Kolumne Älter werden: Der Vertreter und das Böse
Bevor ich Kinder hatte, war ich liberal: Warum Fahrradfahrer zwar nicht als "Gutmenschen", aber dafür als Bessermenschen beschimpft werden dürfen.
L iebe 68er-Genossinnen und -genossen (undogmatisch) links, ich bin die Vertretung, also die Hilfsperson, die dem Vertretenen in dessen Abwesenheit die Teilnahme am Rechtsverkehr ermöglicht. Entschuldigt abwesend ist der Kollege Klaus-Peter Klingelschmitt, wir wünschen schöne Ferien und merken uns den Begriff Verkehr - den brauchen wir gleich.

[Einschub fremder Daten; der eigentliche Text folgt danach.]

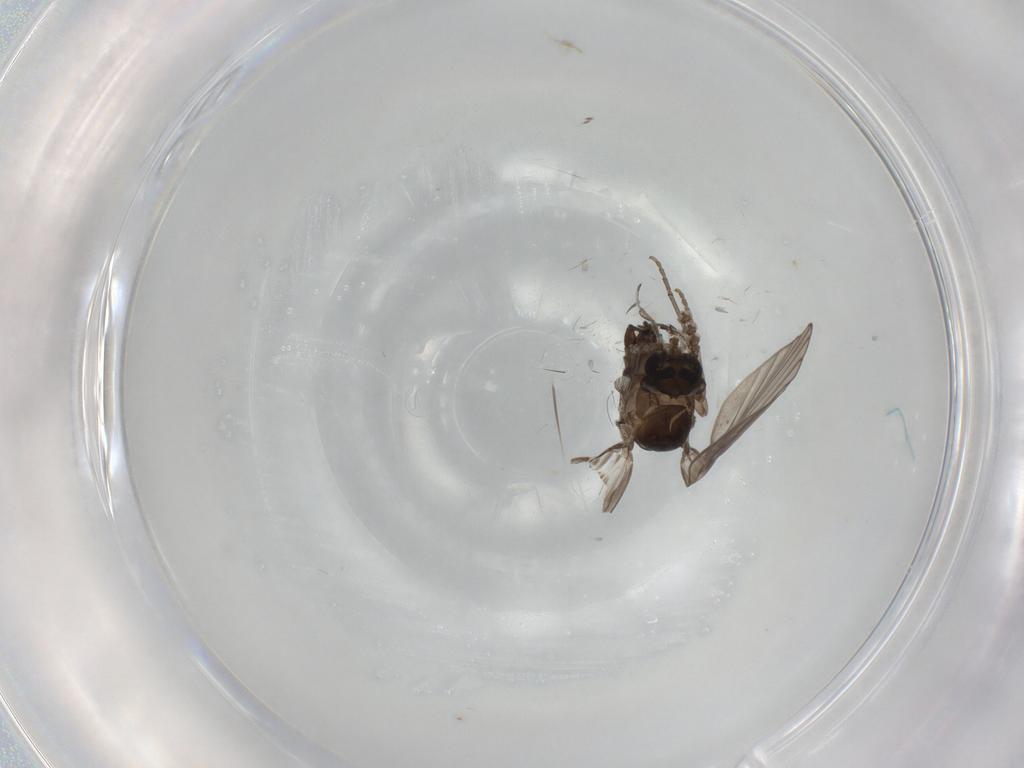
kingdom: Animalia
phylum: Arthropoda
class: Insecta
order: Diptera
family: Psychodidae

Sie als Mit68er anzusprechen habe ich mir gestattet, weil ich im Jahr 1968 geboren bin. Wäre mein Vater beim damaligen Bewusstseinsstand der Bevölkerung auf die Idee gekommen (er wäre nicht mal auf die IDEE gekommen), sich zu meiner Mutter ins Schwabinger Krankenhaus mit dem Fahrrad zu begeben (wir sind jetzt schon mitten im Thema: Verkehr), womöglich noch zusammen mit meinen damals fünf beziehungsweise drei Jahre alten Brüdern - man hätte ihn für wunderlich gehalten. Mein Familie besaß zwei VW Käfer, Rad fahren war etwas für den Sonntagsausflug, für arme Leute, Studenten und andere Spinner (tschuldigung).

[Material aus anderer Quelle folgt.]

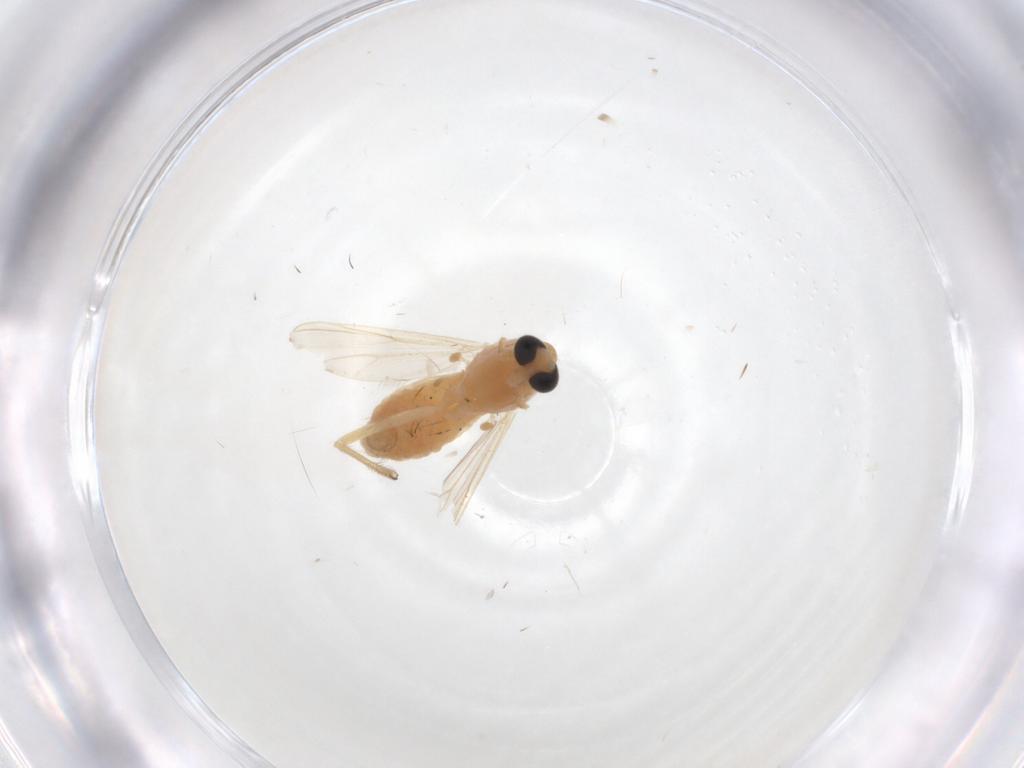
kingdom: Animalia
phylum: Arthropoda
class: Insecta
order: Diptera
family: Chironomidae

Heute hingegen: ist Fahrradfahren ganz toll, gesund, öko und hip, es hat einfach das Recht auf seiner Seite - deswegen sind so viele Fahrradfahrer solche Arschlöcher. Aber langsam, die Wahrheit ist immer konkret, so habe ich es in der Schule von 68ern gelernt: Die Fahrradfahrer werden zum Beispiel immer schneller. Darauf ist unser Verkehrssystem nicht eingestellt.
AMBROS WAIBEL ist Redakteur im taz-Meinungsressort.
Es gibt heute den Typus des Fahrradpendlers, der mit einer Durchschnittsgeschwindigkeit von über 30 Stundenkilometern täglich zur Arbeit düst. Dieser Mensch möchte als gleichberechtigter Verkehrsteilnehmer anerkannt werden, findet sich aber oft genug auf einer von Wurzeln durchwachsenen Buckelpiste ("Fahrradweg") wieder, eingeklemmt zwischen parkenden Autos, unaufmerksamen Fußgängern, Hunden oder gar (Augen zuhalten) Kindern. Weicht er auf die Straße aus, so darf er sich anpöbeln lassen, weil er den "Fahrradweg" nicht benutzt; muss er aber nur, wenn dieser Weg in Fahrtrichtung mit den blauen Verkehrsschildern mit Fahrradsymbol gekennzeichnet ist. Und wer hat das wann erfunden? Genau, die Nazis wieder, mit ihrer Reichs-Straßenverkehrs-Ordnung vom 1. Oktober 1934.
Krieg mit besonderer Heimtücke
Der Fahrradfahrer ist also nicht per se böse, und schon gar nicht wollen wir ihn hier wie die Mietschreiber von der Springer-Presse als "Gutmenschen" beschimpfen. Als Bessermenschen allerdings schon. Denn Autofahren macht in den Innenstadtbezirken Berlins und Münchens ("Leben kann man nur in Lutetia, der Rest Galliens ist für die Wildschweine", aus "Asterix, Lorbeeren des Cäsar") schon lange keinen Spaß mehr, der Krieg wird hier wie jeder nicht offiziell erklärte mit besonderer Heimtücke geführt. Da die Radler die potenziell Unterlegenen sind, laden sie ihren Frust bei den Fußgängern ab.
Gentrifizierung bedeutet heute nicht zuletzt, dass junge Menschen auf Mörderbikes ältere Menschen (wie Sie, genau!), Hunde und (Augen zuhalten) Kinder vom Trottoir smashen. Schließen möchte ich heute mit einem Satz meines Vaters: "Bevor ich Kinder hatte, war ich liberal."